2.   Based on my knowledge, this quarterly report does not contain any untrue
     statement of a material fact or omit to state a material fact necessary to
     make the statements made, in light of the circumstances under which such
     statements were made, not misleading with respect to the period covered by
     this quarterly report;

3.   Based on my knowledge, the financial statements, and other financial
     information included in this quarterly report, fairly present in all
     material respects the financial condition, results of operations and cash
     flows of the registrant as of, and for, the periods presented in this
     quarterly report;

4.   The registrant's other certifying officers and I are responsible for
     establishing and maintaining disclosure controls and procedures (as defined
     in Exchange Act Rules 13a-14 and 15d-14) for the registrant and we have:

     a.)  Designed such disclosure controls and procedures to ensure that
          material information relating to the registrant, including its
          consolidated subsidiaries, is made known to us by others within those
          entities, particularly during the period in which this quarterly
          report is being prepared;

     b.)  Evaluated the effectiveness of the registrant's disclosure controls
          and procedures as of a date within 90 days prior to the filing date of
          this quarterly report (the "Evaluation Date"); and

     c.)  Presented in this quarterly report our conclusions about the
          effectiveness of the disclosure controls and procedures based on our
          evaluation as of the Evaluation Date;

5.   The registrant's other certifying officers and I have disclosed, based on
     our most recent evaluation, to the registrant's auditors and the audit
     committee of registrant's board of directors (or persons performing the
     equivalent function):

     a.)  All significant deficiencies in the design or operation of internal
          controls which could adversely affect the registrant's ability to
          record, process, summarize and report financial data and have
          identified for the registrant's auditors any material weaknesses in
          internal controls; and

     b.)  Any fraud, whether or not material, that involves management or other
          employees who have a significant role in the registrant's internal
          controls; and

6.   The registrant's other certifying officers and I have indicated in this
     quarterly report whether or not there were significant changes in internal
     controls or in other factors that could significantly affect internal
     controls subsequent to the date of our most recent evaluation, including
     any corrective actions with regard to significant deficiencies and material
     weaknesses.

Date: November 14, 2002


                                       /s/ Richard C. Cary
                                       -----------------------------------------
                                                     Richard C. Cary
                                        Acting Chief Financial Officer and Chief
                                                   Accounting Officer
                                              (principal financial officer)

                                      -32-



                            ARTHUR J. GALLAGHER & CO.

                                  EXHIBIT INDEX


                              
          Exhibit   10.8.8   -   Arthur J. Gallagher & Co. and AJG Financial Services, Inc.
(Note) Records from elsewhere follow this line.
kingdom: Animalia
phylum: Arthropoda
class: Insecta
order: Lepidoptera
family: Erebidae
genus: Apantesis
Eighth Amendment to Credit
                                 Agreement Dated as of August 29, 2002.

          Exhibit   10.22    -   Employment Agreement dated September 3, 2002 between Gallagher and Michael J. Cloherty.

          Exhibit   15.1     -   Letter re:  unaudited interim financial information.

          Exhibit   99.1     -   Certification of CEO Pursuant to 18 U.S.C. Section 1350, as Adopted Pursuant to Section 906
                                 of the Sarbanes-Oxley Act of 2002.

          Exhibit   99.2     -   Certification of Acting CFO Pursuant to 18 U.S.C. Section 1350, as Adopted Pursuant to
                                 Section 906 of the Sarbanes-Oxley Act of 2002.